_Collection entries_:
################
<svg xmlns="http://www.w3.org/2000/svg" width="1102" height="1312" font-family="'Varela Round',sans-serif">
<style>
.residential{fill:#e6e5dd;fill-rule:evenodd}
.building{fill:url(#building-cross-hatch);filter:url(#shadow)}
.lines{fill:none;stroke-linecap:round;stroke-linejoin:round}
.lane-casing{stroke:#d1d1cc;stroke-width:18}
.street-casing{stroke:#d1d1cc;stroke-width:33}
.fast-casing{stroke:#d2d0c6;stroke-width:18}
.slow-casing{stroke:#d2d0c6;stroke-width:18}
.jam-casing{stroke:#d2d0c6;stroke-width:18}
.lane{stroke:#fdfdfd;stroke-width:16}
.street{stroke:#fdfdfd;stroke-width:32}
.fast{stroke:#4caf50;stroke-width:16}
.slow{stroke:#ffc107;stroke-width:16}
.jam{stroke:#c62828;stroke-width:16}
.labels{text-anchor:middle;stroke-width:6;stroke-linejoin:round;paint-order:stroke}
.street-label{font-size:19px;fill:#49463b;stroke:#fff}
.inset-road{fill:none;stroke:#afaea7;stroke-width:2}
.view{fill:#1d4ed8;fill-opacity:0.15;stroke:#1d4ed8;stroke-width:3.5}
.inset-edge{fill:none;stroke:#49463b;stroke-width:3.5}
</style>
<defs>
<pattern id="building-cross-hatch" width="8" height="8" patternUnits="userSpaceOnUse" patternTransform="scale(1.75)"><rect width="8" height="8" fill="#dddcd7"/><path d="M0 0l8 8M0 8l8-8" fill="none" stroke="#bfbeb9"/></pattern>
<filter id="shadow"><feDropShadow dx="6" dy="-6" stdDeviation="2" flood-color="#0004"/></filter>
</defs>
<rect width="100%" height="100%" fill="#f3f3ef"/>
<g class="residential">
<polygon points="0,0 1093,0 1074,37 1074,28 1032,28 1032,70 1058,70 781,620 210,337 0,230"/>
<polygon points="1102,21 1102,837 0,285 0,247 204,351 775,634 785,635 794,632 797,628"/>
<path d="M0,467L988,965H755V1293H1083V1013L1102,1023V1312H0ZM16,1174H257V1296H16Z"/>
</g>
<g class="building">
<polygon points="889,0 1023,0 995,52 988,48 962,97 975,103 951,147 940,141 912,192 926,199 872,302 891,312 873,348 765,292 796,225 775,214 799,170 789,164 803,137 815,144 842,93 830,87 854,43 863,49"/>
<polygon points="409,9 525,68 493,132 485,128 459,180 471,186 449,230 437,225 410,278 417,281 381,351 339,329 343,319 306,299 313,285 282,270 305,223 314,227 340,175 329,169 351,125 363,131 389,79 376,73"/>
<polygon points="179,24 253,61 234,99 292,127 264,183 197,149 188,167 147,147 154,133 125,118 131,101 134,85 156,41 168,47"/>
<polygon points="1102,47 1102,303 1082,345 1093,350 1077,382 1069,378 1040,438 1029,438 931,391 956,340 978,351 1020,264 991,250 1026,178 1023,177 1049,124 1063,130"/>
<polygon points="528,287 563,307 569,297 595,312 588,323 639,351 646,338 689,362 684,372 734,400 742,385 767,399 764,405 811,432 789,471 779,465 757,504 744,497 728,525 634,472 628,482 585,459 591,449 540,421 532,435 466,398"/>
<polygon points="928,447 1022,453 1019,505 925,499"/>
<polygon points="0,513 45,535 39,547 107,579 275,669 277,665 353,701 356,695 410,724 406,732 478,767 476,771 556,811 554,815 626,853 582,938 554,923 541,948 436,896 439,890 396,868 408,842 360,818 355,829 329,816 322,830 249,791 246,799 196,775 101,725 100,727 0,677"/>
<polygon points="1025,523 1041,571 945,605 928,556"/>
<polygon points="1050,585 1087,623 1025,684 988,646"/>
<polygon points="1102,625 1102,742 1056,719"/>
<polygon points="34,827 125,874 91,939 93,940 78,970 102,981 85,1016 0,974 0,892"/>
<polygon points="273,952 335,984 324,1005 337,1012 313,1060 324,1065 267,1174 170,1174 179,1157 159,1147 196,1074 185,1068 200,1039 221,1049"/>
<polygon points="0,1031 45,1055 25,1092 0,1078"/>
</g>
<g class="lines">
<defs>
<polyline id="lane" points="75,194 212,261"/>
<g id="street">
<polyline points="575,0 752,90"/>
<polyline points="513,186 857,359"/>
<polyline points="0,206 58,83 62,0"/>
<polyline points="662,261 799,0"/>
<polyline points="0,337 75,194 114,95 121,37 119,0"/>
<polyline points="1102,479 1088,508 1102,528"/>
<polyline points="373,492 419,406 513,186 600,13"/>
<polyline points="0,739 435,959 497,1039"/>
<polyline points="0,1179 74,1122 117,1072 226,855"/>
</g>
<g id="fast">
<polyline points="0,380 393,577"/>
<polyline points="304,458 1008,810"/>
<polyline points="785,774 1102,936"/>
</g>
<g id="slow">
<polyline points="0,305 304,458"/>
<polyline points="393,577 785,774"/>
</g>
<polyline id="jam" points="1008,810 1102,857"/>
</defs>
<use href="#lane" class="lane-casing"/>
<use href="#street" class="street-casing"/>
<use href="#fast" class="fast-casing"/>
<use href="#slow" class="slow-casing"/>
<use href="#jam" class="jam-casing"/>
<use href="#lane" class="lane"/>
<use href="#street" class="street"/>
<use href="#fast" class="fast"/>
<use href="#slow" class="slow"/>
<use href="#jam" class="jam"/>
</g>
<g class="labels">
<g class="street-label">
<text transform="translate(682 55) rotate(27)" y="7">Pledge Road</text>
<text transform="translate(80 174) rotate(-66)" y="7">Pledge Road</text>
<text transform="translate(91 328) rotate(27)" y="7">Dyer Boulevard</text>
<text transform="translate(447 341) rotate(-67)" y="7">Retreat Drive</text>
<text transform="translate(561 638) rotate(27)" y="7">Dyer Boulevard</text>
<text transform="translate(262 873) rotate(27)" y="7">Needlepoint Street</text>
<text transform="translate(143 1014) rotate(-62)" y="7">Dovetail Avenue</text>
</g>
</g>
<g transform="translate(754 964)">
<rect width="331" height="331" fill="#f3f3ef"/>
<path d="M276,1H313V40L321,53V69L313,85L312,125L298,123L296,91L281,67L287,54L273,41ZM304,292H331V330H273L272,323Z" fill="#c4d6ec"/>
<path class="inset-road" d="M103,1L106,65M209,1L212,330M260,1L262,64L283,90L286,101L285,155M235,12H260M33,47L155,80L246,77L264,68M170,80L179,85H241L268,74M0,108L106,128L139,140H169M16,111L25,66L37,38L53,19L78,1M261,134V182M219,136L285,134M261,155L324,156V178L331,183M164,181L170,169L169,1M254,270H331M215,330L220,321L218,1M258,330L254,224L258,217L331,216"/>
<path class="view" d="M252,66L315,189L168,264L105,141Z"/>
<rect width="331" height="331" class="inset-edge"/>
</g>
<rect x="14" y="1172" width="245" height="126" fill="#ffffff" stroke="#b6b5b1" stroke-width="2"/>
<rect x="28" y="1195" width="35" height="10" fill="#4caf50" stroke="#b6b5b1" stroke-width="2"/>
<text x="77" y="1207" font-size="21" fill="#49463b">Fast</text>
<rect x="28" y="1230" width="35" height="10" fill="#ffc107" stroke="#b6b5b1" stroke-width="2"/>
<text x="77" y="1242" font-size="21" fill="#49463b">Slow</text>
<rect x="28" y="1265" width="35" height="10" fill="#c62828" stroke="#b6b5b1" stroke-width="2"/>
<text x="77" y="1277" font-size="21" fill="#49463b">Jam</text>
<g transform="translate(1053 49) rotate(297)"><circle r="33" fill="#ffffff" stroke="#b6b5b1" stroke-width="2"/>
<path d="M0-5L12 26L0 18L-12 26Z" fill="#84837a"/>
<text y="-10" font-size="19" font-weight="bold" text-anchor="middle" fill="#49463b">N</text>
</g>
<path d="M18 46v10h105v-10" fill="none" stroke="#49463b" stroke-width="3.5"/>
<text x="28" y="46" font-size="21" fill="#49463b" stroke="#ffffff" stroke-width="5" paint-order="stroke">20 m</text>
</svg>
################
Look through the entries above and report each line where the string "lines" occurs.

_Answer to the problem_:
.lines{fill:none;stroke-linecap:round;stroke-linejoin:round}
<g class="lines">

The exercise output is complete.